# Task goal:
Your output should be the lines of the data that follow, reproduced exactly from the first through the line bearing "นั่งขึ้นไป (Toyota Alphard)".

####

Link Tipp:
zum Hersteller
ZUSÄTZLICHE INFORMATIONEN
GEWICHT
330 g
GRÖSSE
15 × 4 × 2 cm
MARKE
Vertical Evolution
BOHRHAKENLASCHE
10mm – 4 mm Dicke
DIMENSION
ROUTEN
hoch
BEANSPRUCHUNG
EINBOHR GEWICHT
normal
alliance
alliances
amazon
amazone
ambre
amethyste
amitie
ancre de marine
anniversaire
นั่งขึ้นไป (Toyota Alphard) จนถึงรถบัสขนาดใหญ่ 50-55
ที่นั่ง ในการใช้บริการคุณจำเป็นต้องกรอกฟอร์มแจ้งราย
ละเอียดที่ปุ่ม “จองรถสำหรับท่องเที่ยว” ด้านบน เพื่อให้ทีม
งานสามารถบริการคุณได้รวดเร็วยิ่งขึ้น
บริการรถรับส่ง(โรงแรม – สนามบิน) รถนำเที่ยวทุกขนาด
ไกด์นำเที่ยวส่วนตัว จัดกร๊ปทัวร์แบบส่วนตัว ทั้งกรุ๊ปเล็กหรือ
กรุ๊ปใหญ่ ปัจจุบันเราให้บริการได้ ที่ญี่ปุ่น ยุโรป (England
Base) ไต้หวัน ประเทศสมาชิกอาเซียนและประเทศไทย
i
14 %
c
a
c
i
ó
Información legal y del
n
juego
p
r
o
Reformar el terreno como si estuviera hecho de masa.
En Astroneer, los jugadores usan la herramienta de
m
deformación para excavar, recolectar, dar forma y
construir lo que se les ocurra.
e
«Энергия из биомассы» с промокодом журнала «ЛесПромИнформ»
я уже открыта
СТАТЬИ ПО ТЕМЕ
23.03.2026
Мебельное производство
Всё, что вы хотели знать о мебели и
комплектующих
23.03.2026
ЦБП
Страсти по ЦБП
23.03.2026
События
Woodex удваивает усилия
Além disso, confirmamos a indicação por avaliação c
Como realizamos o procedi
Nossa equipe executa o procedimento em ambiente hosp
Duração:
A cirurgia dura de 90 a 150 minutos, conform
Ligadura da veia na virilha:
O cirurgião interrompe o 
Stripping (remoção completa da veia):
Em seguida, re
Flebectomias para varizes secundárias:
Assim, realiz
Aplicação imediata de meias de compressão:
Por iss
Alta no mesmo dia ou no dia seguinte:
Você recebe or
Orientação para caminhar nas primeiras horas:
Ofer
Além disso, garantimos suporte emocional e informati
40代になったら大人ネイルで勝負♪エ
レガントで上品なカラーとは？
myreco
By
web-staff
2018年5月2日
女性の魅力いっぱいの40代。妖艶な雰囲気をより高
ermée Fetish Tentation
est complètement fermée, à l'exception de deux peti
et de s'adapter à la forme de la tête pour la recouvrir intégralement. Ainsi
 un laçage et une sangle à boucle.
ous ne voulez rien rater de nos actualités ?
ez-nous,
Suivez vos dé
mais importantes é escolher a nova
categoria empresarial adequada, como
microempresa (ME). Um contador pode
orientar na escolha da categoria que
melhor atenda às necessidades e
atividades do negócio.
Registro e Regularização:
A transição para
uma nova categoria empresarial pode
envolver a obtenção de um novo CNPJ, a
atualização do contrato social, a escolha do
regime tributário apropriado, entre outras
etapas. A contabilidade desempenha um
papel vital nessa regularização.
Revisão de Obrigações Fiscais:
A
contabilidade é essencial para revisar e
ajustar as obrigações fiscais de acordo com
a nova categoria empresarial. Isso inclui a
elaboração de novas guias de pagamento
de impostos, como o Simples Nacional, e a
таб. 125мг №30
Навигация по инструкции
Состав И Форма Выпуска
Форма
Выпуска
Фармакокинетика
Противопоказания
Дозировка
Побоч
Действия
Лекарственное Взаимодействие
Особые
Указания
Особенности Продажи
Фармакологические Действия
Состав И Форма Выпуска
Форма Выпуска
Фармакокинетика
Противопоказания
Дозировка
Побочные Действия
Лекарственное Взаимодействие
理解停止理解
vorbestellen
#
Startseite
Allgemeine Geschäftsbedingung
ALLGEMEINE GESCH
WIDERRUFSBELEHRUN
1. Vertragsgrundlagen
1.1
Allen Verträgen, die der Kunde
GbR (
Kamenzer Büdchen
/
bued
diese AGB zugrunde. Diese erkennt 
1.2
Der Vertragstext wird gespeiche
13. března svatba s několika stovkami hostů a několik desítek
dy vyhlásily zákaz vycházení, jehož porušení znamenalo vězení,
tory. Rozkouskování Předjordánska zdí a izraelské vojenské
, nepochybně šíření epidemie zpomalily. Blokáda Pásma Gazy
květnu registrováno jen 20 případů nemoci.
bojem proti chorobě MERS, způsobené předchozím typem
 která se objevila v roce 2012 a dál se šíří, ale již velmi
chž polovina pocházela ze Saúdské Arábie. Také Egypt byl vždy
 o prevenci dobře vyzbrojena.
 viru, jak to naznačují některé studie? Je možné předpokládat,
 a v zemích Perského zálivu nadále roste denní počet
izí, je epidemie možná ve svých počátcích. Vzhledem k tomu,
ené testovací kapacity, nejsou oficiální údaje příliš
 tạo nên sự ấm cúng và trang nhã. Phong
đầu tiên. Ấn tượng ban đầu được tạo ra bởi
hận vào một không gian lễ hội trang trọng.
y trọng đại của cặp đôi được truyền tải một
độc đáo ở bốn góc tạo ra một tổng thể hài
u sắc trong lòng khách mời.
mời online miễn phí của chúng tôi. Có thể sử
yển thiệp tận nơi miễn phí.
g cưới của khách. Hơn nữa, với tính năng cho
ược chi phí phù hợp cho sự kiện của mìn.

####

# Result of this task:
Link Tipp:
zum Hersteller
ZUSÄTZLICHE INFORMATIONEN
GEWICHT
330 g
GRÖSSE
15 × 4 × 2 cm
MARKE
Vertical Evolution
BOHRHAKENLASCHE
10mm – 4 mm Dicke
DIMENSION
ROUTEN
hoch
BEANSPRUCHUNG
EINBOHR GEWICHT
normal
alliance
alliances
amazon
amazone
ambre
amethyste
amitie
ancre de marine
anniversaire
นั่งขึ้นไป (Toyota Alphard) จนถึงรถบัสขนาดใหญ่ 50-55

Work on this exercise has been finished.